| Set problem |
Count the lines of the material below that contain the string "depth", matching case exactly, and give only that number.

| Data for this task |

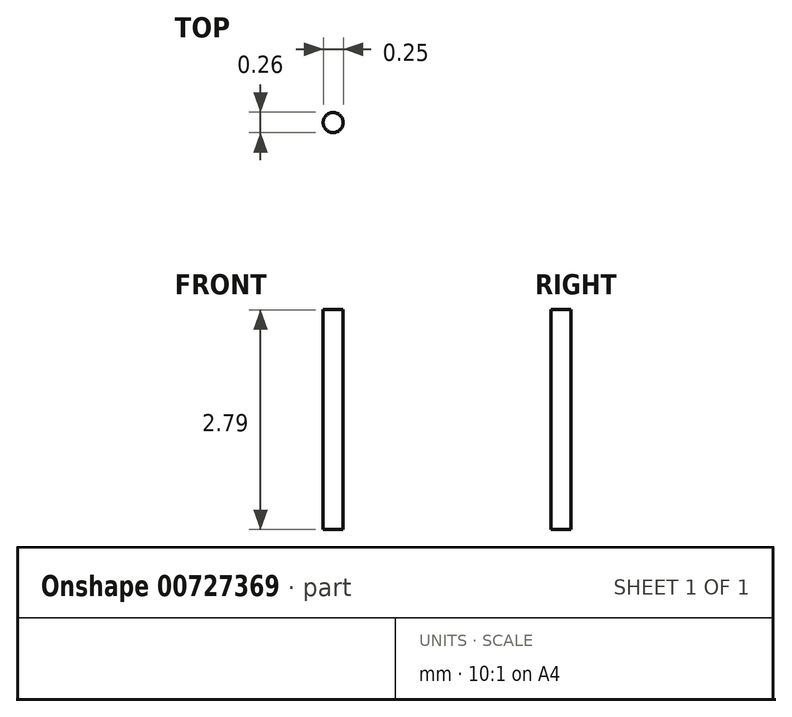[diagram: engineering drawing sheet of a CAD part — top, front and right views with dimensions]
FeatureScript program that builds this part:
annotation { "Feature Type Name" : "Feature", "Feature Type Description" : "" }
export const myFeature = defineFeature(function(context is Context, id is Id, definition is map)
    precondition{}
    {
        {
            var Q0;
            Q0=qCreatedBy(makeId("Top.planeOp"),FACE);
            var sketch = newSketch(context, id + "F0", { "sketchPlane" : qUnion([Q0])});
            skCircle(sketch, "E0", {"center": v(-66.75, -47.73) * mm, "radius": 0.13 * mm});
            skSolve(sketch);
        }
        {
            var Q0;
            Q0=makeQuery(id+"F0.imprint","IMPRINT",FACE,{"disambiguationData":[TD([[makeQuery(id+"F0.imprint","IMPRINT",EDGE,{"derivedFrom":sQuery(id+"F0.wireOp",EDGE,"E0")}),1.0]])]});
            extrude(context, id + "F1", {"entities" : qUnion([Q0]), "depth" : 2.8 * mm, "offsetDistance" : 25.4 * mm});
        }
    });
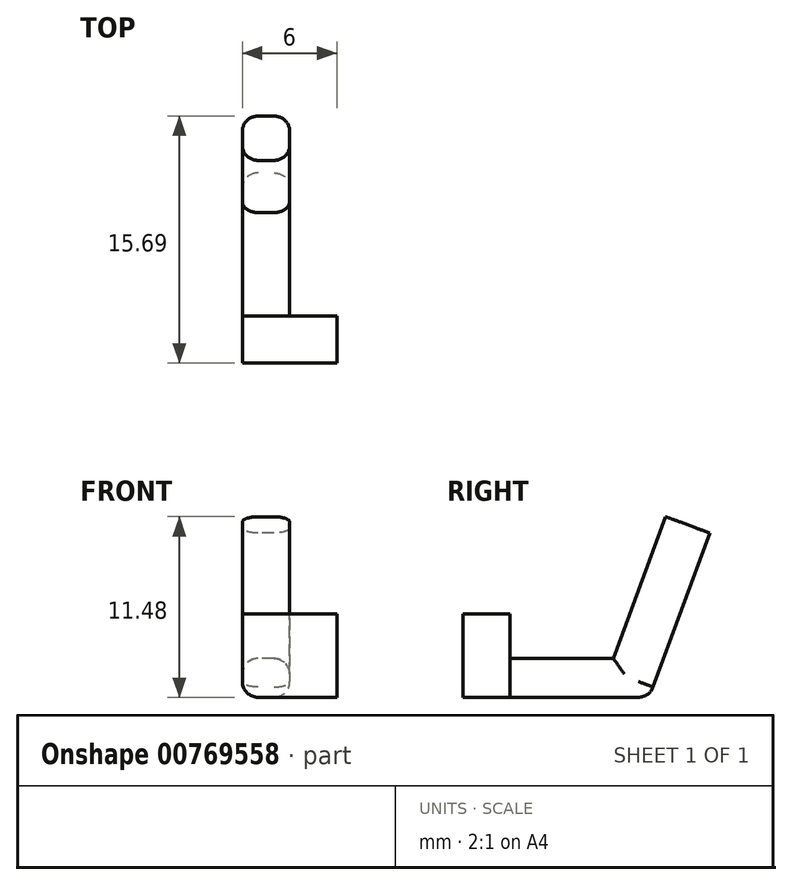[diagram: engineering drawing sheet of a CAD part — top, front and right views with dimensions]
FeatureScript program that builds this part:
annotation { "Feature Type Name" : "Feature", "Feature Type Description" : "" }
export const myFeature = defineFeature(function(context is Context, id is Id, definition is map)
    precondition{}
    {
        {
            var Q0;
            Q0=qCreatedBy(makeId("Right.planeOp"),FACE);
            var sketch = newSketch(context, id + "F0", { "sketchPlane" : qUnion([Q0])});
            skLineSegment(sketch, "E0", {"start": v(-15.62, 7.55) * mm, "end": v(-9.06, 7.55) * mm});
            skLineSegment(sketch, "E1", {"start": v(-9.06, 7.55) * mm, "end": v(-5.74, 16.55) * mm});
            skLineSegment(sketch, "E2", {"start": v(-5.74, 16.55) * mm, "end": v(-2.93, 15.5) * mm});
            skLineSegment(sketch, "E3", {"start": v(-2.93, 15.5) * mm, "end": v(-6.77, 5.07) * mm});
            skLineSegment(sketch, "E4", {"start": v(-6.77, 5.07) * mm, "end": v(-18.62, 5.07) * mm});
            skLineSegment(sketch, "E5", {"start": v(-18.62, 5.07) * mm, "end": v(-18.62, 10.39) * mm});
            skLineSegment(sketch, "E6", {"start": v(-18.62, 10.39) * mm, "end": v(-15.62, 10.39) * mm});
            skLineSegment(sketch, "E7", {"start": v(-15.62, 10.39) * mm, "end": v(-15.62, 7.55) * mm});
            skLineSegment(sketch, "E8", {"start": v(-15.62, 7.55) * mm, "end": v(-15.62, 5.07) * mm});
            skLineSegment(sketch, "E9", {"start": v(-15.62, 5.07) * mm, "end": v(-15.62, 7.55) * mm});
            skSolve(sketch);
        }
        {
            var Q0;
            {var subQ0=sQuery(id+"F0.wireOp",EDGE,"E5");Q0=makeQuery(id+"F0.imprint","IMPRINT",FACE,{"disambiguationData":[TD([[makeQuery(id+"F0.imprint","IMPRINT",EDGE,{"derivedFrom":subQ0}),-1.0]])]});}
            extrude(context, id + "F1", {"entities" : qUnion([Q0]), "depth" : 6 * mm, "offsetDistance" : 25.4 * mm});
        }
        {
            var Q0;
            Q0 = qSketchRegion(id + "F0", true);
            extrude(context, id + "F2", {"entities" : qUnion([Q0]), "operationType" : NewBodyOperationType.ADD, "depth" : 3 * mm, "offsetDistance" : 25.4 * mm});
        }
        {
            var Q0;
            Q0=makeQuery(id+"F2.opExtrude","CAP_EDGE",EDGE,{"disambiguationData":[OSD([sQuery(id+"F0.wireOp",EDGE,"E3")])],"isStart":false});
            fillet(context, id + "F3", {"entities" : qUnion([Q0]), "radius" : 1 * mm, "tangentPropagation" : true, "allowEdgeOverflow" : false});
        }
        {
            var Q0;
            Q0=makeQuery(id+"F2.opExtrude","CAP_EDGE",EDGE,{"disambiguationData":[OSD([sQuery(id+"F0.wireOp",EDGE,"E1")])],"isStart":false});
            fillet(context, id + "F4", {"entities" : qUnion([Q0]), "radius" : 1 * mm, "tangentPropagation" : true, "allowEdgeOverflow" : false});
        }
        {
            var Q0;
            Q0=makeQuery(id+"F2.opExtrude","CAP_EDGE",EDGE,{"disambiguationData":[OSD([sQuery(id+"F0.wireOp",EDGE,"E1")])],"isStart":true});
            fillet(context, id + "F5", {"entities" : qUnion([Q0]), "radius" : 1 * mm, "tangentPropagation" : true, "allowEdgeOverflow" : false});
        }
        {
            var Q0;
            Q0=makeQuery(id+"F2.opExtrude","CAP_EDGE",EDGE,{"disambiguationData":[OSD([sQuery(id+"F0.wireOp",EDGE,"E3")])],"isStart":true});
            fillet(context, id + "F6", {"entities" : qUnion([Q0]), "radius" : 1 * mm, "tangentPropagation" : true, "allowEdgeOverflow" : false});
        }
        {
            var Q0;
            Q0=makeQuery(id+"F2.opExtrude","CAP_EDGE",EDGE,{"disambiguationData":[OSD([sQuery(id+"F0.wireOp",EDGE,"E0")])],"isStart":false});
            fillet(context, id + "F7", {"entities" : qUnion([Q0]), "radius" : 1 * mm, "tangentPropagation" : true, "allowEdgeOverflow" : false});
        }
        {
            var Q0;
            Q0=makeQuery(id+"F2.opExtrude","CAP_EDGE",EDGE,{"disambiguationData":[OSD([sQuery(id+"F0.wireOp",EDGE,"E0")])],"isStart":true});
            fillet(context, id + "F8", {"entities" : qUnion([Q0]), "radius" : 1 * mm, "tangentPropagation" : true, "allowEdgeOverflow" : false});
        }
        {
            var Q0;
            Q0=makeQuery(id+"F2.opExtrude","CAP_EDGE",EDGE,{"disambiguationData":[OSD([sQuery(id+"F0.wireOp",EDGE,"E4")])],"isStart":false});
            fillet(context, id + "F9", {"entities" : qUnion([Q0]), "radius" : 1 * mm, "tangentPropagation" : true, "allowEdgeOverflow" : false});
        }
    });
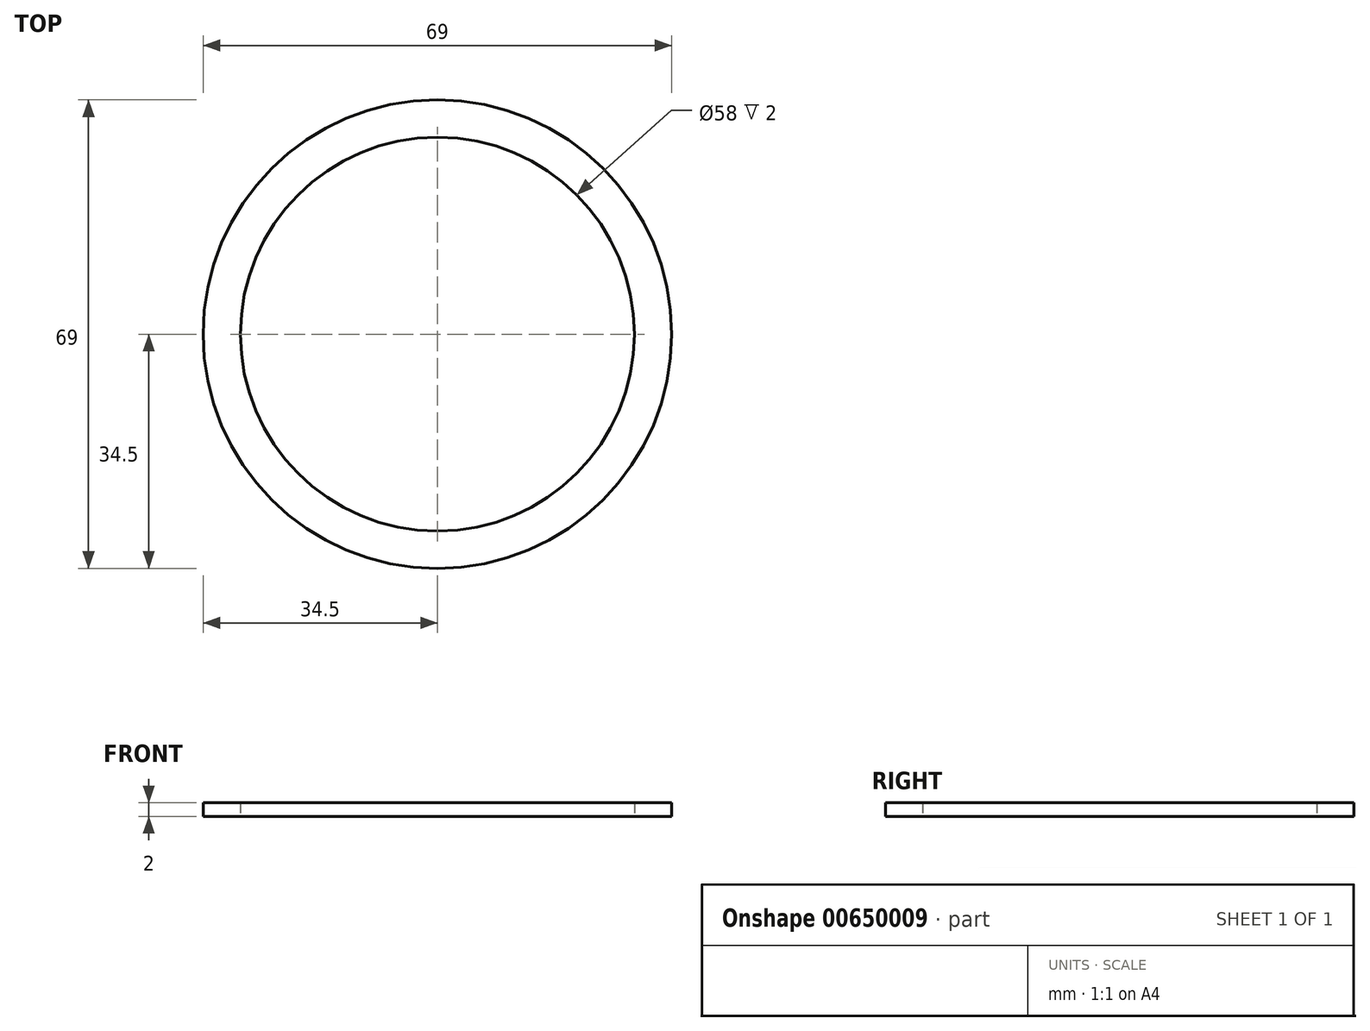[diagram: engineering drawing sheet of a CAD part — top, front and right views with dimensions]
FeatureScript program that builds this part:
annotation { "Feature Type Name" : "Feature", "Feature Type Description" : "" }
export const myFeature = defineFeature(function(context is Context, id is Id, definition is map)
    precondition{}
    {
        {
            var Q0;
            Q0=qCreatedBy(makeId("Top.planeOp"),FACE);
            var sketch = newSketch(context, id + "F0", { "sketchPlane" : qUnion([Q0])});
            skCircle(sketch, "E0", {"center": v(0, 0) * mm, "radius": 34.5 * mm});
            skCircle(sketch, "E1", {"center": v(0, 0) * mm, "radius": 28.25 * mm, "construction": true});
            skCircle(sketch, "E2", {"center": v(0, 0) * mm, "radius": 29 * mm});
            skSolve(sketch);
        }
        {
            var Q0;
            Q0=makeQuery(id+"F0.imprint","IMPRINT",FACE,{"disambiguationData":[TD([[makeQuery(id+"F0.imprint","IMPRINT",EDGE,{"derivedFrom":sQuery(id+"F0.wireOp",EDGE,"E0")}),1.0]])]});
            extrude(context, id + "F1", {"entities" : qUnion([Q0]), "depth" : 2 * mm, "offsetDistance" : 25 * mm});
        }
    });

| Exercise result |
4